Por Marco Güete
Jorge y yo llevábamos más de seis horas subiendo la Sierra Nevada de Santa Marta, Colombia. Los panes comprados en la madrugada estaban maltratados y duros como una piedra, decidimos tirarlos. Esperábamos encontrar lugares para compra agua y alimento. El camino en la montaña estaba solitario, no encontramos ningún lugar para abastecérsenos de agua y comida, había oscurecido y no veíamos el camino. Encontramos una casa abandonada, desolada, sin puertas ni ventanas, nos quedamos en el piso de esa casa a pasar la noche. Estábamos hambrientos y sedientos.

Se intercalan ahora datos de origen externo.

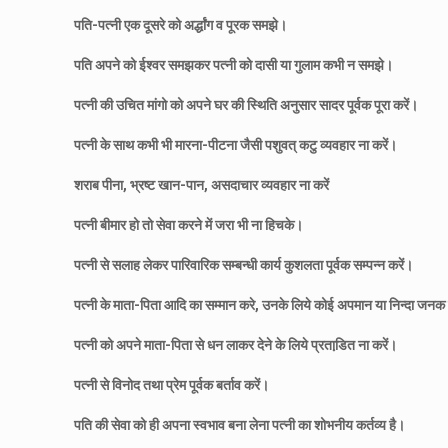
पति-पत्नी एक दूसरे को अर्द्धांग व पूरक समझे।
पति अपने को ईश्वर समझकर पत्नी को दासी या गुलाम कभी न समझे।
पत्नी की उचित मांगो को अपने घर की स्थिति अनुसार सादर पूर्वक पूरा करें।
पत्नी के साथ कभी भी मारना-पीटना जैसी पशुवत् कटु व्यवहार ना करें।
शराब पीना, भ्रष्ट खान-पान, असदाचार व्यवहार ना करें
पत्नी बीमार हो तो सेवा करने में जरा भी ना हिचके।
पत्नी से सलाह लेकर पारिवारिक सम्बन्धी कार्य कुशलता पूर्वक सम्पन्न करें।
पत्नी के माता-पिता आदि का सम्मान करे, उनके लिये कोई अपमान या निन्दा जनक
पत्नी को अपने माता-पिता से धन लाकर देने के लिये प्रताडि़त ना करें।
पत्नी से विनोद तथा प्रेम पूर्वक बर्ताव करें।
पति की सेवा को ही अपना स्वभाव बना लेना पत्नी का शोभनीय कर्तव्य है।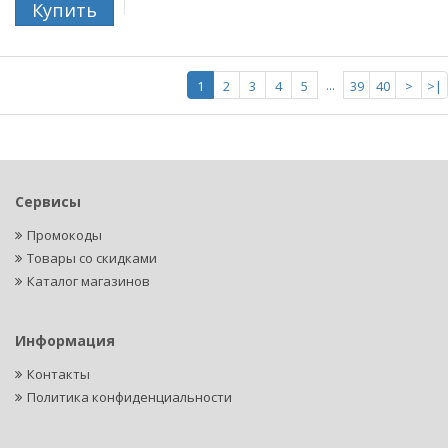
Купить
...
1
2
3
4
5
39
40
>
>|
Сервисы
Промокоды
Товары со скидками
Каталог магазинов
Информация
Контакты
Политика конфиденциальности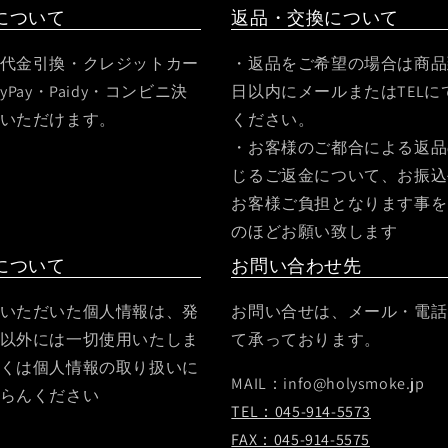
について
返品・交換について
代金引換・クレジットカー
・返品をご希望の場合は商品
yPay・Paidy・コンビニ決
日以内にメールまたはTELに
いただけます。
ください。
・お客様のご都合による返品
じるご返金について、お振込
お客様ご負担となります事を
のほどお願い致します
について
お問い合わせ先
いただいた個人情報は、発
お問い合せは、メール・電話・
以外には一切使用いたしま
て承っております。
くは個人情報の取り扱いに
MAIL：info@holysmoke.jp
らんください
TEL：045-914-5573
FAX：045-914-5575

Nos arrepentimos de haber botado los panes duros que se hubieran convertido en un banquete.
Como dice el dicho: “con hambre no hay pan duro.”
En la madrugada, unos ojos gigantes incrustados en una cara horrible con cuernos me miraban en la oscuridad a solo medio metro, había metido la cabeza por el hueco de la ventana. Di un grito de espanto que despertó a mi amigo Jorge y resonó por la montaña. La cara que me estaba observando abrió la boca y emitió un mugido tan espantoso como mi grito. La vaca y yo estábamos aterrorizados el uno del otro. ¡Qué tremendo susto nos dimos los tres!
Los primeros rayos del sol comenzaban a aparecer. A lo lejos, muy abajo en la montaña vimos humo saliendo de lo que parecía una casa. Bajamos y los campesinos nos ofrecieron dos tazas grandes de café endulzado con melaza de caña de azúcar. Este café dulce nos dio la suficiente energía para seguir nuestro camino. Para ese entonces, yo tenía 17 años de edad.
Esta historia de vida me ha hecho reflexionar sobre la oración del Padre Nuestro: “Danos Señor hoy el pan de cada día.” Los campesinos sin conocernos compartieron su café. Leí en la revista AARP que un alto porcentaje de la familia estadounidense tira a la basura cada mes alimentos comprados en exceso, en buen estado, por un valor de $100.00 o sea 1,200 al año. Mi esposa y yo tomamos la decisión de no comprar comida en exceso, preferimos visitar el supermercado con más frecuencia y consumir los alimentos que compramos.